Atmospheric water vapor condensation on engineered interfaces: Busting the myths

TL;DR

This study clarifies the physical mechanism of atmospheric water vapor condensation, highlighting the dominance of vapor diffusion and drainage over heat transfer, and demonstrates that superhydrophilic surfaces significantly enhance water collection efficiency.

Contribution

It reveals that vapor diffusion and condensate drainage govern condensation from humid air, challenging traditional heat transfer assumptions, and identifies superhydrophilic surfaces as optimal for water harvesting.

Findings

Condensation from humid air is controlled by vapor diffusion and drainage.

Superhydrophilic surfaces increase condensation rates by 57-333%.

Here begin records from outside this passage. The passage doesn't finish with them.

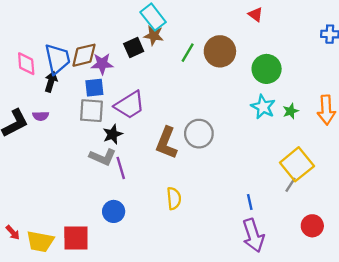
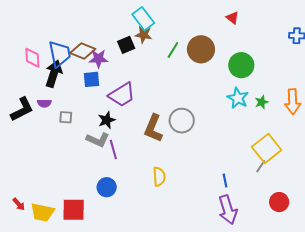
brown diamond: (84, 55) -> (83, 51), turned 35
black arrow: (51, 82) -> (54, 74), size x1.5
gray square: (91, 111) -> (66, 117), moved, size x0.6

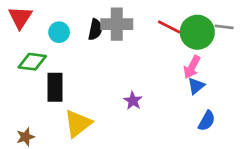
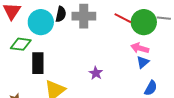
black semicircle: (95, 30) -> (61, 14), moved
cyan circle: (59, 32) -> (41, 22), size x1.6
pink arrow: (192, 67) -> (140, 48), turned 78

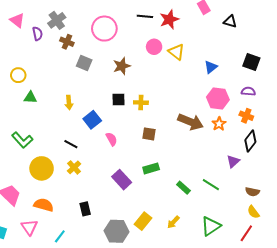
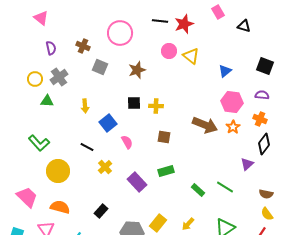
pink triangle: (17, 20) -> (41, 18), moved
gray cross: (57, 20) -> (59, 77), moved
purple semicircle: (37, 34) -> (51, 48), moved
yellow cross: (74, 167) -> (105, 167), moved
black rectangle: (85, 209) -> (101, 211), turned 56

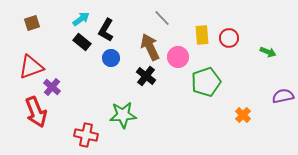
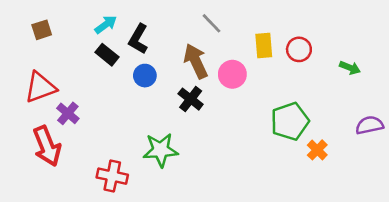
green pentagon: (206, 82) -> (290, 121), moved

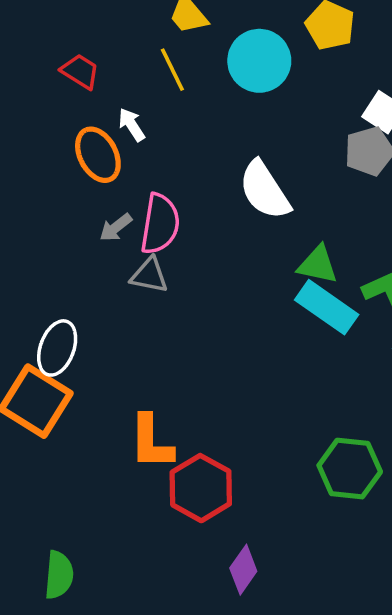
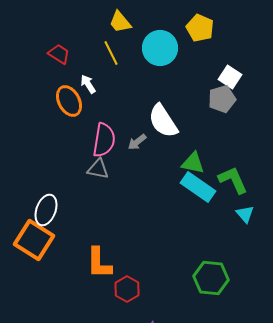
gray arrow: (116, 227) -> (137, 142), moved
red hexagon: (201, 488) -> (127, 289), size x0.7

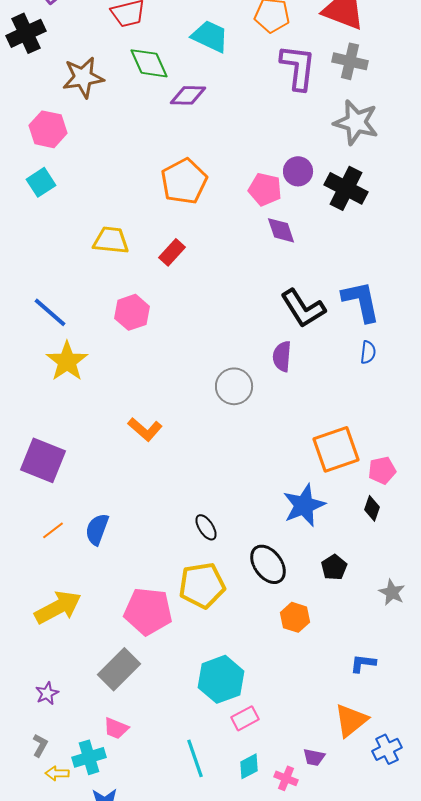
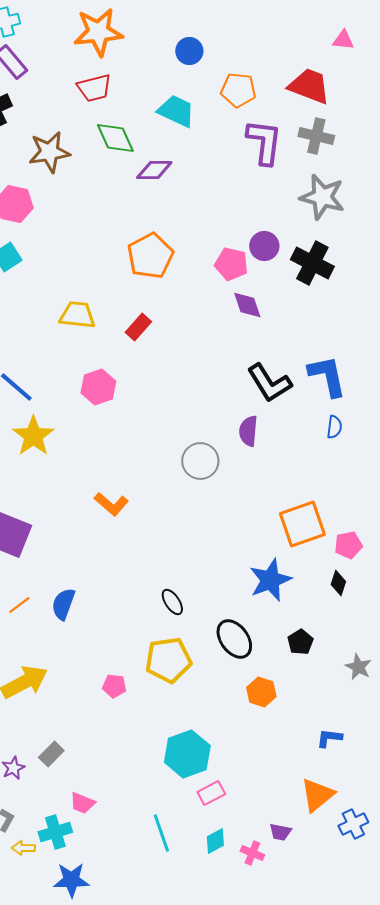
pink pentagon: (148, 611) -> (114, 686), size x0.5
gray rectangle: (119, 669) -> (51, 754), moved, size x0.6

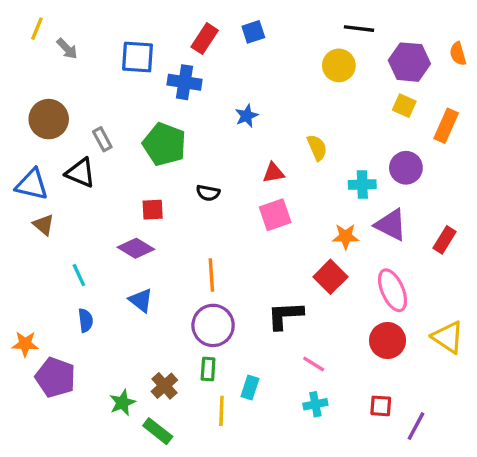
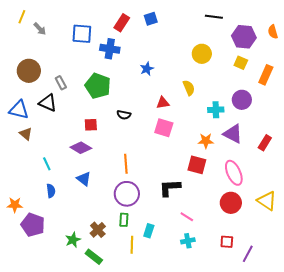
yellow circle: (339, 65) -> (202, 54), moved
pink square: (275, 215) -> (164, 128), turned 36
red square: (330, 277) -> (197, 165), turned -30

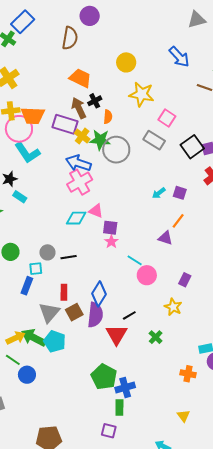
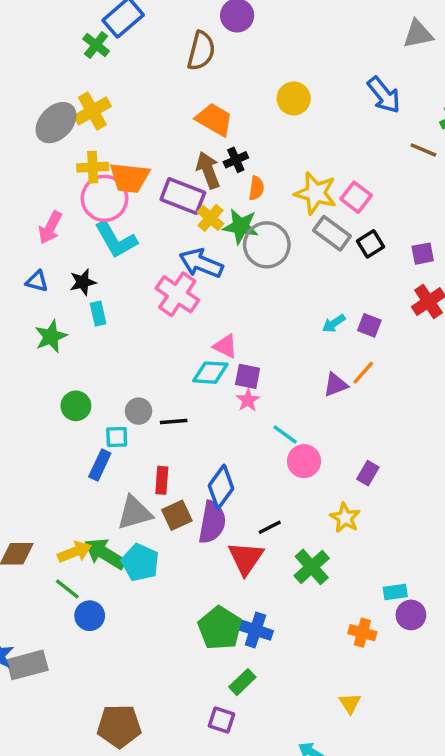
yellow star: (142, 94) -> (316, 193), moved
black square: (192, 147) -> (371, 244), moved, size x0.7
pink cross: (80, 182) -> (177, 294), moved, turned -30
cyan rectangle: (20, 197) -> (98, 314), turned 40
cyan diamond: (76, 218) -> (210, 373), moved
purple triangle: (165, 238) -> (335, 385), moved, turned -42
gray triangle: (49, 312) -> (135, 513), turned 30
green cross: (156, 337) -> (312, 567), size x1.5
blue cross: (125, 388) -> (255, 630), moved, turned 30
green rectangle: (119, 408) -> (242, 682), turned 42

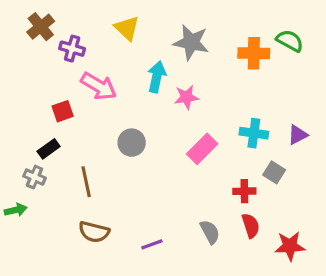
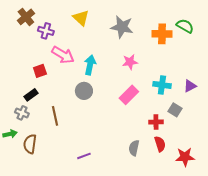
cyan arrow: (157, 77) -> (90, 65), moved
pink star: (186, 97) -> (130, 62), moved
brown semicircle: (94, 232) -> (30, 144), moved, turned 84
gray semicircle: (210, 232) -> (134, 148), turned -140
purple line: (152, 244) -> (84, 156), moved

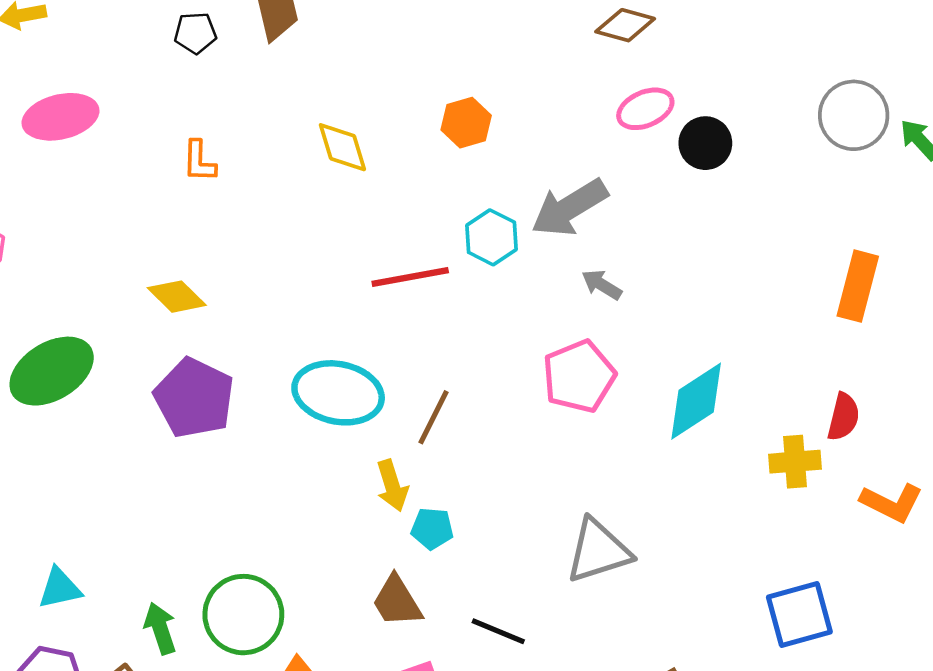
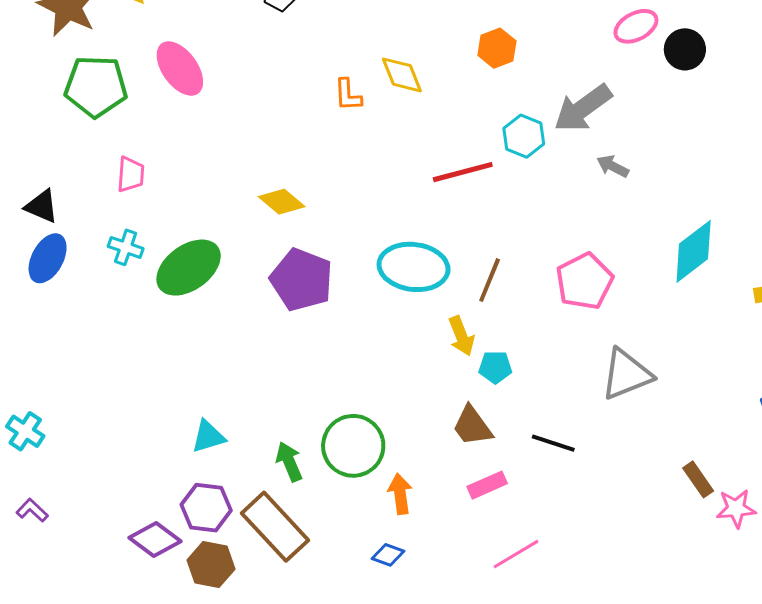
pink ellipse: (61, 117) -> (180, 69), turned 72
orange L-shape: (199, 161) -> (348, 95), moved
pink pentagon: (579, 376) -> (585, 281), moved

The study challenges long-standing assumptions about vapor condensation mechanisms.

Abstract

Condensing atmospheric water vapor on surfaces is a sustainable approach to potentially address the potable water crisis. However, despite extensive research, a key question remains: what is the physical mechanism governing the condensation from humid air and how significantly does it differ from pure steam condensation? The answer may help define an optimal combination of the mode and mechanism of condensation as well as the surface wettability for best possible water harvesting efficacy. Here we show that this lack of clarity is due to the differences in heat transfer characteristics during condensation from pure vapor and humid air environments. Specifically, during condensation from humid air, the thermal resistance across the condensate is non-dominant and the energy transfer is controlled by vapor diffusion and condensate drainage. This leads to filmwise condensation on superhydrophilic surfaces, offering the highest water collection efficiency. To demonstrate this, we measured condensation rate on different sets of superhydrophilic and superhydrophobic surfaces in a wide degree of subcooling (10 - 26 C) and humidity-ratio differences (5 - 45 g/kg of dry air). The resulting condensation rate is enhanced by 57 - 333 % on the superhydrophilic surfaces as compared to the superhydrophobic ones. The findings of this study challenges the nearly century-old scientific ambiguity about the mechanism of vapor condensation from humid air. Our findings will lead to the design of efficient atmospheric water harvesting systems.